When most of us were 16, we were worried about who might take us (or not take us as the case may be) to Homecoming. We fretted over our hair. And, when deciding on our first jobs, voluntarily going into war wasn’t on any of the lists.
But Joan of Arc was not just any 16 year old girl. Having claimed visions since she was 13, this uneducated peasant farmer’s daughter staunchly held to her convictions until her death at the age of 19.
Her trial was one of the greatest mistrials of justice complete with falsified records, threats to tribunal members, and a profound lack of evidence. Her downfall, though, was not her siding with the French but a charge of heresy. In that time, heresy was a capital crime but only for a repeat offense. Therefore, a repeat offense of “cross dressing” was arranged by the court.

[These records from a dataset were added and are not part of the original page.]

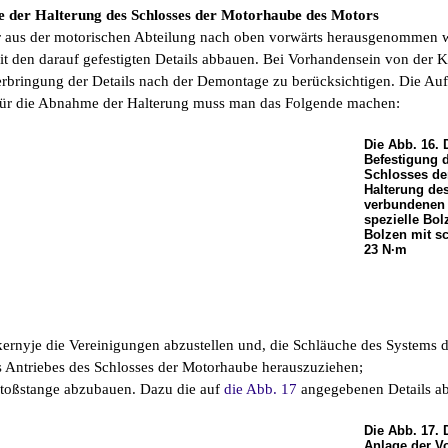
 der Halterung des Schlosses der Motorhaube des Motors
 aus der motorischen Abteilung nach oben vorwärts herausgenommen w
 den darauf gefestigten Details abbauen. Bei Vorhandensein von der K
erbringung der Details nach der Demontage zu berücksichtigen. Die Auf
Für die Abnahme der Halterung muss man das Folgende machen:
Die Abb. 16. 
Befestigung d
Schlosses de
Halterung de
verbundenen 
spezielle Bol
Bolzen mit s
23 N·m
ekernyje die Vereinigungen abzustellen und, die Schläuche des Systems
s Antriebes des Schlosses der Motorhaube herauszuziehen;
stoßstange abzubauen. Dazu die auf
die Abb. 17
angegebenen Details a
Die Abb. 17.
Anlage der V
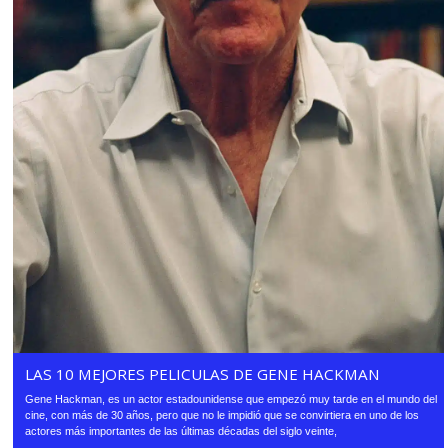
LAS 10 MEJORES PELICULAS DE GENE HACKMAN
Gene Hackman, es un actor estadounidense que empezó muy tarde en el mundo del
cine, con más de 30 años, pero que no le impidió que se convirtiera en uno de los
actores más importantes de las últimas décadas del siglo veinte,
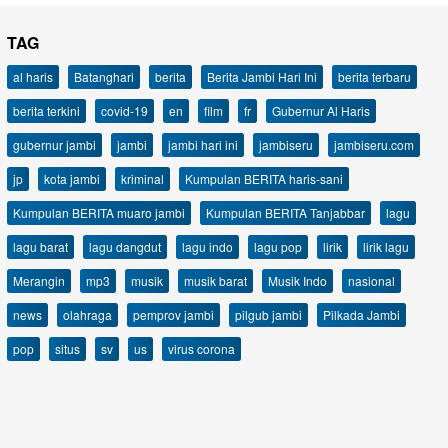
TAG
al haris
Batanghari
berita
Berita Jambi Hari Ini
berita terbaru
berita terkini
covid-19
en
film
fr
Gubernur Al Haris
gubernur jambi
jambi
jambi hari ini
jambiseru
jambiseru.com
jp
kota jambi
kriminal
Kumpulan BERITA haris-sani
Kumpulan BERITA muaro jambi
Kumpulan BERITA Tanjabbar
lagu
lagu barat
lagu dangdut
lagu indo
lagu pop
lirik
lirik lagu
Merangin
mp3
musik
musik barat
Musik Indo
nasional
news
olahraga
pemprov jambi
pilgub jambi
Pilkada Jambi
pop
situs
sv
us
virus corona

Rather than being kept in an ecclesiastical prison, which was the norm and would have afforded her the benefit of being guarded by women, Joan was instead housed in an English secular prison where she was guarded by men. While there, she was known to wear “men’s dress”, which was actually traditional military attire, and it is thought that this was because it allowed her a type of fitted clothing that made it more difficult for her to be raped. During the course of her trial, she was forced at one point to wear a dress, however, whether by her own choice or because her dress was taken from her, she returned to the men’s clothing that she had previously worn, and the court seized upon that as a repeat offense of cross dressing, thus allowing them to charge her with heresy.
After she was burned at the stake at the age of 19, she was posthumously found to be innocent and subsequently canonized by the Catholic Church. From there she has become the stuff of legends. Her faith in her cause and her steadfastness of belief to the very end is remarkable. She knew in her soul what her destiny was so fear was absent. We should all be so convinced of our paths.